Isabella Malgioglio

Personal information
- Full name: Isabella Malgioglio
- Batting: Right-handed
- Bowling: Right-arm leg break
- Role: Bowler

Domestic team information
- 2022/23–present: New South Wales

Career statistics
| Competition | WLA | WT20 |
| Matches | 2 | 4 |
| Runs scored | 3 | 1 |
| Batting average | 3.00 | - |
| 100s/50s | 0/0 | 0/0 |
| Top score | 3 | 1* |
| Balls bowled | 102 | 60 |
| Wickets | 3 | 2 |
| Bowling average | 37.00 | 35.00 |
| 5 wickets in innings | 0 | 0 |
| 10 wickets in match | 0 | 0 |
| Best bowling | 2/58 | 1/21 |
| Catches/stumpings | 0/– | 0/- |
- Source: CricketArchive, 2 March 2023

= Isabella Malgioglio =

Australian cricketer

Isabella Malgioglio is an Australian cricketer who currently plays for New South Wales in the Women's National Cricket League (WNCL). She plays as a right-arm leg break bowler.

==Domestic career==
Malgioglio plays grade cricket for Parramatta District Cricket Club.

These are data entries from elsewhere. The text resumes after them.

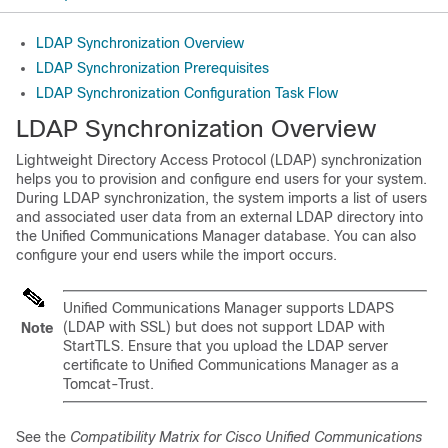
LDAP Synchronization Overview
LDAP Synchronization Prerequisites
LDAP Synchronization Configuration Task Flow
LDAP Synchronization Overview
Lightweight Directory Access Protocol (LDAP) synchronization
helps you to provision and configure end users for your system.
During LDAP synchronization, the system imports a list of users
and associated user data from an external LDAP directory into
the Unified Communications Manager database. You can also
configure your end users while the import occurs.
Unified Communications Manager supports LDAPS
(LDAP with SSL) but does not support LDAP with
Note
StartTLS. Ensure that you upload the LDAP server
certificate to Unified Communications Manager as a
Tomcat-Trust.
See the
Compatibility Matrix for Cisco Unified Communications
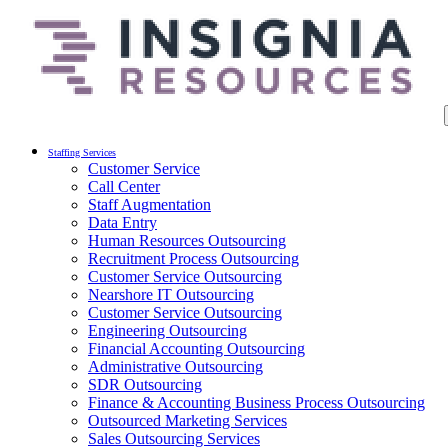
Staffing Services
Customer Service
Call Center
Staff Augmentation
Data Entry
Human Resources Outsourcing
Recruitment Process Outsourcing
Customer Service Outsourcing
Nearshore IT Outsourcing
Customer Service Outsourcing
Engineering Outsourcing
Financial Accounting Outsourcing
Administrative Outsourcing
SDR Outsourcing
Finance & Accounting Business Process Outsourcing
Outsourced Marketing Services
Sales Outsourcing Services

In February 2023, Malgioglio was named in a New South Wales squad for the first time. She made her debut for the side on 10 February 2022, against Australian Capital Territory, where she took 2/58 from her 10 overs. She played one further match for the side that season, taking one more wicket.